── SOURCE PASSAGE

Early on at Amazon, each team was measured according to a single, key business metric called a “fitness function.” In a fulfillment center, a fitness function might involve decreasing costs related to packaging and shipping products. At Amazon Web Services, it might be uptime or revenue. This helped keep teams accountable while acting autonomously.

By loosely coupling teams and limiting interdependencies, teams can move faster. This leads to an organizational structure in which Amazon is run as multiple different startups within the platform of a broader business. Different business units can share resources and information, but they’re not dependent upon each other to move quickly and innovate.

The principle of Amazon’s management structure is that you can harness the complexity of the organization by breaking it down into the smallest individual parts: teams.

Zappos Holacracy

The image above compares the “circle” organization structure under Holacracy to traditional “pyramid” org charts. (Image source: Business Insider)

────
── PROVIDED MATERIAL

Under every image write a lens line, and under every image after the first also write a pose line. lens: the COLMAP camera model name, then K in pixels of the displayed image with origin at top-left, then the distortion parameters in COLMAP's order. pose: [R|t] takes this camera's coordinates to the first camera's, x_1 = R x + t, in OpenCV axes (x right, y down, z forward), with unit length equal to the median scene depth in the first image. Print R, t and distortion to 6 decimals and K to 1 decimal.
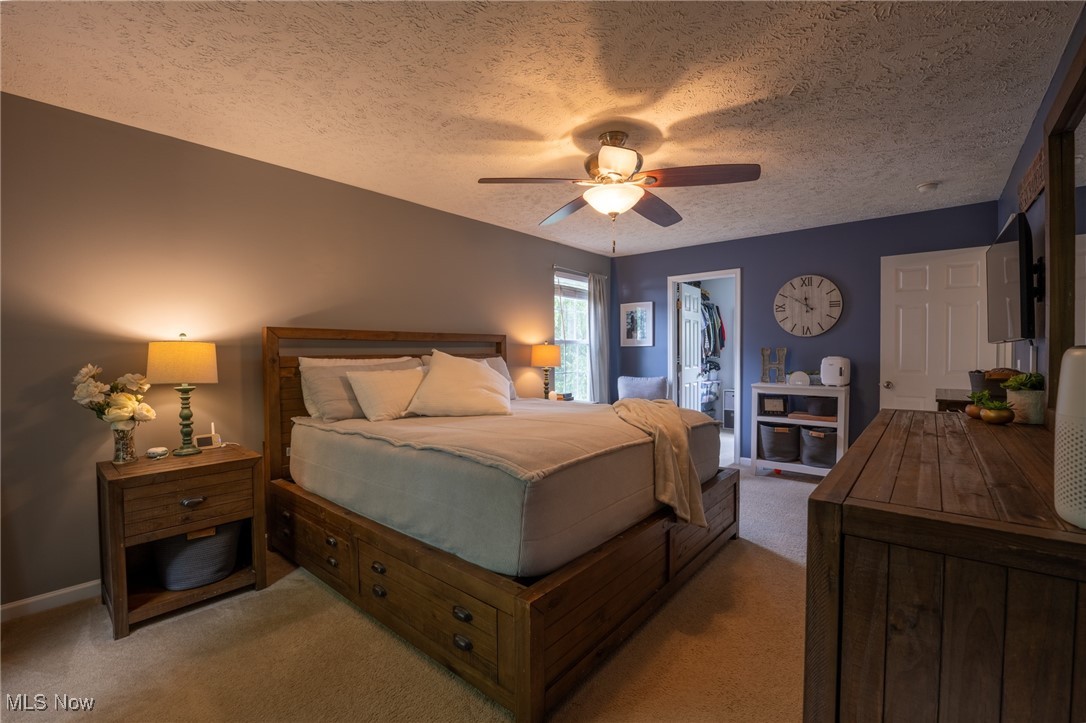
lens RADIAL K [[480.3, 0, 543.0], [0, 480.3, 361.5], [0, 0, 1]] dist [0.124530, 0.000017]
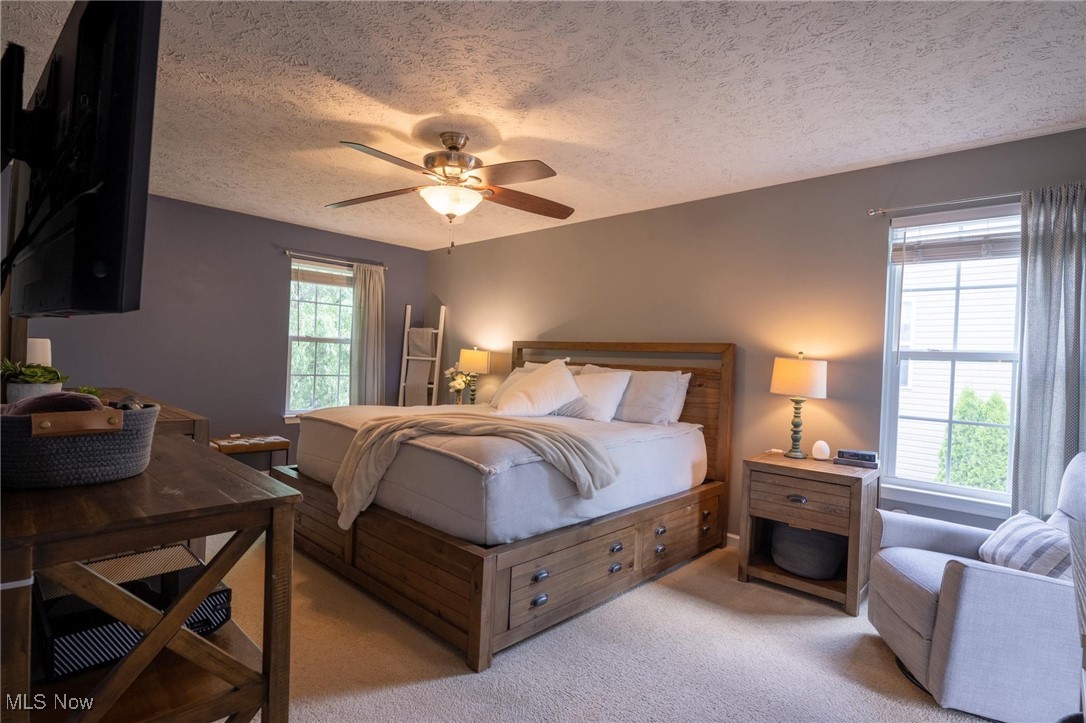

────

Continue the passage on Amazon's team structure and Zappos Holacracy from the point where it stops.

In 2013, Zappos CEO Tony Hsieh began advocating for a new management structure known as holacracy. Holacracy was meant to eliminate hierarchies at Zappos — but without hierarchies and clean rules, team members ended up spending five extra hours a week talking about how to organize and govern themselves. By creating new layers of management, the system required too much additional context for team members to process, slowing down their execution speed.

Under holacracy, team members determined their own jobs, self-organizing into “circles” around functions like customer service, engineering, and HR. While this was meant to eliminate management bureaucracy, in practice it meant that team members had to do their jobs while figuring out what their jobs were.

Instead of being assigned projects, they spent countless hours in “governance meetings” to decide roles and responsibilities, and in “tactical meetings” to track progress.

As a consultant advising Zappos on the holacracy rollout noted: “Asking [employees] to learn the management equivalent of Dungeons and Dragons on top of their workload is foolish, if not inhumane.” Simply eliminating management hierarchies does very little to dissolve human friction. One Zappos team member complained: “I’m afraid to speak up in my Circle because I’m afraid my lead link might retaliate.”

Holacracy, in some ways, is the logical outcome of a startup culture that’s focused on relentless optimization. But what people forget is that leadership revolves around managing emotional needs rather than ignoring them.

3. Burn the ships.

In the third century BC, a Chinese general named Xiang Yu sailed his troops across the Yellow River into enemy territory, where they faced overwhelming odds.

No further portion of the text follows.